== Article ==

On 4 July 1942, the first test occurred on the football field near the Harvard Business School. Tests under operational conditions were carried out at Jefferson Proving Ground on condemned farm buildings and subsequently at Dugway Proving Ground on buildings designed and constructed to represent those to be found in German and Japanese towns. This new mixture of chemicals was widely used by the United States in the Second World War for incendiary bombs and in flamethrowers, after its first deployment in Papua  New Guinea on 15 December 1943.

From 1965 to 1969, the Dow Chemical Company manufactured napalm B for the American armed forces. After news reports of napalm B's deadly and disfiguring effects were published, Dow Chemical experienced boycotts of its products, and its recruiters for new chemists, chemical engineers, etc., graduating from college were subject to campus boycotts and protests. The management of the company decided that its "first obligation was the government". Meanwhile, napalm B became a symbol for the Vietnam War.

Military use 

Napalm was first employed in incendiary bombs and went on to be used as fuel for flamethrowers.

===
== Data shown ==

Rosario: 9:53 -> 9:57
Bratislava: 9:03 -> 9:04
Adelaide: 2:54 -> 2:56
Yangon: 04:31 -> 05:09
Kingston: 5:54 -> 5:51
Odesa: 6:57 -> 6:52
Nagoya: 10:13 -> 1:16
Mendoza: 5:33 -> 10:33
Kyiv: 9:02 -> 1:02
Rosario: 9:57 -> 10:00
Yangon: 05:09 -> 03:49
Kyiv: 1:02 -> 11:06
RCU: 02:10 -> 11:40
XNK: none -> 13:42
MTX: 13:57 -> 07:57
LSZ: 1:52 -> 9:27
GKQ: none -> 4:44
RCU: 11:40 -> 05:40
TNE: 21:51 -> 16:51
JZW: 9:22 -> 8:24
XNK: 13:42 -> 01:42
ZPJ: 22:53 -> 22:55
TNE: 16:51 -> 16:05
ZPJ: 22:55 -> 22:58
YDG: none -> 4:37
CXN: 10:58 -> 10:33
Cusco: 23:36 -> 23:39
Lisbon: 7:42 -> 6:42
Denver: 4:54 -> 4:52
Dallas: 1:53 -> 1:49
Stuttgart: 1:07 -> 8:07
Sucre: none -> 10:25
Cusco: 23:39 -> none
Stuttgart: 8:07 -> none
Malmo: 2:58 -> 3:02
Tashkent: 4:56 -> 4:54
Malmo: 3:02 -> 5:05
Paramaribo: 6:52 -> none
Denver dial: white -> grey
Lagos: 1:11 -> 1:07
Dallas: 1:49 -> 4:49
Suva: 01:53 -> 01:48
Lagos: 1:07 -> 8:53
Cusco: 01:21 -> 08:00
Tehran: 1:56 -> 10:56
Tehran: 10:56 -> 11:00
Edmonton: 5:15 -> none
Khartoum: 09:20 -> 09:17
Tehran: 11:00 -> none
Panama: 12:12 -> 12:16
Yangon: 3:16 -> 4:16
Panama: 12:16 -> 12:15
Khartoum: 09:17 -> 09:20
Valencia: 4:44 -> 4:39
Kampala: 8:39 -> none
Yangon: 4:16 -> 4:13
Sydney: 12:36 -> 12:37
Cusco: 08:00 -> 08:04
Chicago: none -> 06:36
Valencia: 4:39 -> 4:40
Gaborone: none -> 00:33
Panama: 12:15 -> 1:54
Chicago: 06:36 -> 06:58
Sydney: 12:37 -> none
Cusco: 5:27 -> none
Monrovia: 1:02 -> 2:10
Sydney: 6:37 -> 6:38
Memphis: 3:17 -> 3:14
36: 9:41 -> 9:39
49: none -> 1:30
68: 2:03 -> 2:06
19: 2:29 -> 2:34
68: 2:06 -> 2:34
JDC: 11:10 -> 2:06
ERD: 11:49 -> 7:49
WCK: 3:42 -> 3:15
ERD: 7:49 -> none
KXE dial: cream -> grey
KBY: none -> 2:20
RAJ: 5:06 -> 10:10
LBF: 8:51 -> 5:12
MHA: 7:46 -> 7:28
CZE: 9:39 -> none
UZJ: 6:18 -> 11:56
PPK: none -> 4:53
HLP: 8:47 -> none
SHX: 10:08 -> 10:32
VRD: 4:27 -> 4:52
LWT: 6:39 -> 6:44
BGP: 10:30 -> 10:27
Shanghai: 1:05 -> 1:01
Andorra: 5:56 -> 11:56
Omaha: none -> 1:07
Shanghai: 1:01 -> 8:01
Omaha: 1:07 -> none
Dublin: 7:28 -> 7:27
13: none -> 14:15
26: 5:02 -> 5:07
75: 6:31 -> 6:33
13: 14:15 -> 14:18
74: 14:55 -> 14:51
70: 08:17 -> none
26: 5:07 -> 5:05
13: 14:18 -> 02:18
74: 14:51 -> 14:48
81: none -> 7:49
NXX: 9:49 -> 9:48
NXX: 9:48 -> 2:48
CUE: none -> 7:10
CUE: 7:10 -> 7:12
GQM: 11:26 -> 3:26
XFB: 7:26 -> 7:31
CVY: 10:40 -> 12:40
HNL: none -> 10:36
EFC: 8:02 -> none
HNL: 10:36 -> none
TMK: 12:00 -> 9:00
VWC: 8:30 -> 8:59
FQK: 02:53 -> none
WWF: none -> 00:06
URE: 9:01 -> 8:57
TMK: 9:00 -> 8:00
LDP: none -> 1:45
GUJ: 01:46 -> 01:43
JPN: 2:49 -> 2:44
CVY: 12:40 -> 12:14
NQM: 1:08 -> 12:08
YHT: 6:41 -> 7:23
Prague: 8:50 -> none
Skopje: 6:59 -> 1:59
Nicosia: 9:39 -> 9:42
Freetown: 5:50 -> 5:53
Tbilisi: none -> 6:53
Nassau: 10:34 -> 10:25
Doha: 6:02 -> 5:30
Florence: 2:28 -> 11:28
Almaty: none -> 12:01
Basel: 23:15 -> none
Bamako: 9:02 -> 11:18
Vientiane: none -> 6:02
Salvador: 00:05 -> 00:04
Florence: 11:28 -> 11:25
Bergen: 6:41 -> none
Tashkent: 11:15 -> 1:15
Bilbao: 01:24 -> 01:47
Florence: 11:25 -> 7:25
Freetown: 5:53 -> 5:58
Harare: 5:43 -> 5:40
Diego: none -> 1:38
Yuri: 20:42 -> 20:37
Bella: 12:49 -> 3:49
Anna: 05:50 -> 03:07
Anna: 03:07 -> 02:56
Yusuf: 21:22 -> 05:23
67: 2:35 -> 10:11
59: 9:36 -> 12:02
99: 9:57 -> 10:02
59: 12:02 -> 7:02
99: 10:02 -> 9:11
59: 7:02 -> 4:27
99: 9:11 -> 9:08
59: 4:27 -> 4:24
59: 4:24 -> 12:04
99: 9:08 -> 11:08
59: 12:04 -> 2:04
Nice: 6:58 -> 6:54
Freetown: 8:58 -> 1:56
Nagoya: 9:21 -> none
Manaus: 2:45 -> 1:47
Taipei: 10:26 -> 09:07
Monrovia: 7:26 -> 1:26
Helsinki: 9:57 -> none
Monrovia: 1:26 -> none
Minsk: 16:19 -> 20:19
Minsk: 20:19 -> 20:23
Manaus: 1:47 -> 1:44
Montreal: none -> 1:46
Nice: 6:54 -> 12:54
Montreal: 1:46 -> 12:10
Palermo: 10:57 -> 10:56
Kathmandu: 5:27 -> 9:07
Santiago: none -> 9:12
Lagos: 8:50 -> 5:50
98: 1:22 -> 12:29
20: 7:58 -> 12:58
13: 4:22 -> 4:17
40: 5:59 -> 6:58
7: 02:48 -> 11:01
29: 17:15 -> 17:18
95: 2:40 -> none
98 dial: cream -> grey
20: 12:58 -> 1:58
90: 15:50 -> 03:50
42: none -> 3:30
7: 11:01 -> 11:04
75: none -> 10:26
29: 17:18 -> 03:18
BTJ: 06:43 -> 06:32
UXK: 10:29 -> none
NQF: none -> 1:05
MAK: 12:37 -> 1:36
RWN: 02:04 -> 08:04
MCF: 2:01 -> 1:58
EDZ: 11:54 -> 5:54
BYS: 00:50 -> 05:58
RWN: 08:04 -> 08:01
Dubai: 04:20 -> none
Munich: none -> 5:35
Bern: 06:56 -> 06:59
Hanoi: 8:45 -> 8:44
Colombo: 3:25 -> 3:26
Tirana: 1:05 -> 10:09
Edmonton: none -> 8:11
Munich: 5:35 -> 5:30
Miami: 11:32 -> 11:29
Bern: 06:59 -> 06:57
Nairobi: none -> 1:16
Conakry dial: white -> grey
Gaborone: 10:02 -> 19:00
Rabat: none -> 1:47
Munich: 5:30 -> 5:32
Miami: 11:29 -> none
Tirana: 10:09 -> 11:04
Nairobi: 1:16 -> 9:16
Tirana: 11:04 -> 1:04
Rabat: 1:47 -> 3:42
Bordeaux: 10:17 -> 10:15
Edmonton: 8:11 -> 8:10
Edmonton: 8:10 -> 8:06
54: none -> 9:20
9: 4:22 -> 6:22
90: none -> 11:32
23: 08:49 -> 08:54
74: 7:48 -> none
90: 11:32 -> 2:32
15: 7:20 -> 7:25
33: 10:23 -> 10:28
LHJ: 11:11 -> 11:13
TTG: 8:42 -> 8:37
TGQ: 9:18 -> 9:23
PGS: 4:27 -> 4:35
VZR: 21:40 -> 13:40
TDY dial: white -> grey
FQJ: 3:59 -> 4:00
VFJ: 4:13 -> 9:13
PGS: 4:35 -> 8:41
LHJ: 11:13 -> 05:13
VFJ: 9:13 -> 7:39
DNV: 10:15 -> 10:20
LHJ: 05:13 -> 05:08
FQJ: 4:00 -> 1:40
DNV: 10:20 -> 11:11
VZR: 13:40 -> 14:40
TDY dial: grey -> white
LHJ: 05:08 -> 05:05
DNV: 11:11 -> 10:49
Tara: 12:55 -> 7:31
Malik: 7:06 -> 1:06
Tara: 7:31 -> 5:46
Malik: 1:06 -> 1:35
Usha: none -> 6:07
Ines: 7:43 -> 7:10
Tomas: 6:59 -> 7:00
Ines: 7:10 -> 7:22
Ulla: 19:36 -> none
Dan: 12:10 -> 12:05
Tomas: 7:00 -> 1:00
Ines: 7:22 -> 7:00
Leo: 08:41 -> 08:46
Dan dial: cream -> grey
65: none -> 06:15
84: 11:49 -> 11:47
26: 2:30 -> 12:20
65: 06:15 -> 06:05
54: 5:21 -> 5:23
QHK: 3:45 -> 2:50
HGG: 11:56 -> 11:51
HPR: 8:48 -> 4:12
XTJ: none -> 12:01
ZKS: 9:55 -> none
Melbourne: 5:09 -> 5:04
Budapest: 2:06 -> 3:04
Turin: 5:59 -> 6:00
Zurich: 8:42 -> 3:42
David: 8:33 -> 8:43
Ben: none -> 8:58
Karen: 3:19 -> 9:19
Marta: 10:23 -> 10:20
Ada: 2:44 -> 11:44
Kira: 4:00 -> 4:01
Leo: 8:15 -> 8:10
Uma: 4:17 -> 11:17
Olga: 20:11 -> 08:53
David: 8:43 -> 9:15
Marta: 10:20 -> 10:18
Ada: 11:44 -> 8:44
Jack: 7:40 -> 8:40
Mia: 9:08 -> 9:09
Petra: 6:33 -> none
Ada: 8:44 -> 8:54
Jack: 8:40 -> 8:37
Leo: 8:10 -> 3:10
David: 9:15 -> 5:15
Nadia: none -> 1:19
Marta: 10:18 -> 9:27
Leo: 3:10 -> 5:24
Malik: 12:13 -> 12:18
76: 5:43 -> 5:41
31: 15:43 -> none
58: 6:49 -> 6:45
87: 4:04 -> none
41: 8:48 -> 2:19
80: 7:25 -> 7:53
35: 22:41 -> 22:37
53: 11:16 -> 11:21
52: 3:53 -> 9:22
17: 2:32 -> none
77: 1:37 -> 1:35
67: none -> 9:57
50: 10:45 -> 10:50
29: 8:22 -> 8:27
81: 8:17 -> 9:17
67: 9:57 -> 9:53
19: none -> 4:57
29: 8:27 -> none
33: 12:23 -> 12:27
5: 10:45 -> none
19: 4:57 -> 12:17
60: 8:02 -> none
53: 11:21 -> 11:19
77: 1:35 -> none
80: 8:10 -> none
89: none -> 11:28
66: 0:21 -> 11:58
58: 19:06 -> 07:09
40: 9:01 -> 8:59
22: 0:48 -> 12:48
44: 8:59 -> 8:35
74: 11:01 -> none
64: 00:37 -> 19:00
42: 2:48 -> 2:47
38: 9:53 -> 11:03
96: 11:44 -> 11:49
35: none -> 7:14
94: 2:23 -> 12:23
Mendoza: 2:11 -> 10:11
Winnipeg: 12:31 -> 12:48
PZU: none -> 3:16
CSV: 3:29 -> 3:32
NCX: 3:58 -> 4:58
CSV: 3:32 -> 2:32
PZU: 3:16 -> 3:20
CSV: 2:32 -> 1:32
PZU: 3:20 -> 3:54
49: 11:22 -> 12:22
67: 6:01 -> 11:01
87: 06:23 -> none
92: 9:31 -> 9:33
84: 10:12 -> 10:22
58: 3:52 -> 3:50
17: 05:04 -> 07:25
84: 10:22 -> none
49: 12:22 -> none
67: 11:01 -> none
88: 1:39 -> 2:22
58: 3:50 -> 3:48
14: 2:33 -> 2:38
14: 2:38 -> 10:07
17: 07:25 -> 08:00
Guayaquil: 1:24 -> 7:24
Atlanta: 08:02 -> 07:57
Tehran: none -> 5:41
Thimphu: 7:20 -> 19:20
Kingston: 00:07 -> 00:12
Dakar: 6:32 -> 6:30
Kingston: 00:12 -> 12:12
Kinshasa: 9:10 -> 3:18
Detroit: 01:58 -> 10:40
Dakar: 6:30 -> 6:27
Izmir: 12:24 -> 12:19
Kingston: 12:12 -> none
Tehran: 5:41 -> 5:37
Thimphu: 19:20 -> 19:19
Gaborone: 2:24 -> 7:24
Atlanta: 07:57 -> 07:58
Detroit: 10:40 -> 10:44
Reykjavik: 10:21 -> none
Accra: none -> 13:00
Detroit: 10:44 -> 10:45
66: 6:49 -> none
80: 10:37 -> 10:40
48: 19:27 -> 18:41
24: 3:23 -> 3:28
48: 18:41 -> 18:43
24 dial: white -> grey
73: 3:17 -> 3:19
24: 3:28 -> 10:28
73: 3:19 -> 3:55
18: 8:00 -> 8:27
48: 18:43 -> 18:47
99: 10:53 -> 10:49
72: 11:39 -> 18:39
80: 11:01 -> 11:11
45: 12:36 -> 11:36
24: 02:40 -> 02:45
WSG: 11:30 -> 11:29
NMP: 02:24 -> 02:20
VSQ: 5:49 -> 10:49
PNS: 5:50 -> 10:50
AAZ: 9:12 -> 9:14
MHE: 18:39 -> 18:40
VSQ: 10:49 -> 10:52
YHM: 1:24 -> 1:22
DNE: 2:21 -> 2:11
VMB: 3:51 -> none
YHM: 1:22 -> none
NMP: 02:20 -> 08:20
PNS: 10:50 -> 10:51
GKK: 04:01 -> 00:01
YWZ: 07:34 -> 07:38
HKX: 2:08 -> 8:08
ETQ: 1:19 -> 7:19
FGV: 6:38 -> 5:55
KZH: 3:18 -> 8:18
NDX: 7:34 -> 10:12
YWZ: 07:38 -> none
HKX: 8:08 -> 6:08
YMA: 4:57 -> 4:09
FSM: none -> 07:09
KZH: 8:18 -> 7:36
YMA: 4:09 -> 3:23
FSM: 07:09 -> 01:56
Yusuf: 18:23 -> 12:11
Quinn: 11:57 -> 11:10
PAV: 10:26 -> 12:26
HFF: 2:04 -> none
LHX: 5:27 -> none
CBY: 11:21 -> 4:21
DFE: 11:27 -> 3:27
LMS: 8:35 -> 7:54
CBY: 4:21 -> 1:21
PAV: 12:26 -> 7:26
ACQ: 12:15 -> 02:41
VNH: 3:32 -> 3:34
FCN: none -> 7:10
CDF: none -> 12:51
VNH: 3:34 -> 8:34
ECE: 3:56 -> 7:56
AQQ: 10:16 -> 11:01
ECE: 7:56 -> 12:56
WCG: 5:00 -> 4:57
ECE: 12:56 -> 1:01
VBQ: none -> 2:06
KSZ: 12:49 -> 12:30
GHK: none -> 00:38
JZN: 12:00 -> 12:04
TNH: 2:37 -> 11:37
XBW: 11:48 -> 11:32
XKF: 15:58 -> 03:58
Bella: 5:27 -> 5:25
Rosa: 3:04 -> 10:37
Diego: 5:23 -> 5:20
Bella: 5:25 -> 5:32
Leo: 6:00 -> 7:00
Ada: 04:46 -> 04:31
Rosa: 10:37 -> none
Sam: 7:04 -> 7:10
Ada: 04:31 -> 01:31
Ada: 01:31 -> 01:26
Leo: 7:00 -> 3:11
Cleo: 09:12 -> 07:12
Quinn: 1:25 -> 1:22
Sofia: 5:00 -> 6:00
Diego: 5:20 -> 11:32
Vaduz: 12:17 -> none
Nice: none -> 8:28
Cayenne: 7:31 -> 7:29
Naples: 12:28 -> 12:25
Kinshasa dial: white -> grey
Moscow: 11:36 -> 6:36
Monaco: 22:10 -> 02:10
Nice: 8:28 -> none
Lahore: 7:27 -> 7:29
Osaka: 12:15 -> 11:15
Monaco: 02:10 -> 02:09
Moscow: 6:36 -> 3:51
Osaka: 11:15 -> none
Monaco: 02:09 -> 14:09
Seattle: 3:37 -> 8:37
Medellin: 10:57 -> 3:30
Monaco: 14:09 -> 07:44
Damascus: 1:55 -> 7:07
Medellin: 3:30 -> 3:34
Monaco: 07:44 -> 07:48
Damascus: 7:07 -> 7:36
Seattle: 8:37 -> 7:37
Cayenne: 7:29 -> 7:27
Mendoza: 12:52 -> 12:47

===

- _Exercises_
- A) Answer these questions from the napalm article:
(i) Where did the first test on 4 July 1942 take place?
(ii) Which company made napalm B for the American armed forces from 1965 to 1969?
(iii) What was napalm first employed in?
- B) Please quote the part of the napalm article that opens with the words containing "From 1965 to" and closes with "fuel for flamethrowers.".

- _Answers to the exercise_
- A)
(i) On the football field near the Harvard Business School.
(ii) The Dow Chemical Company.
(iii) Incendiary bombs.

- B)
From 1965 to 1969, the Dow Chemical Company manufactured napalm B for the American armed forces. After news reports of napalm B's deadly and disfiguring effects were published, Dow Chemical experienced boycotts of its products, and its recruiters for new chemists, chemical engineers, etc., graduating from college were subject to campus boycotts and protests. The management of the company decided that its "first obligation was the government". Meanwhile, napalm B became a symbol for the Vietnam War.

Military use 

Napalm was first employed in incendiary bombs and went on to be used as fuel for flamethrowers.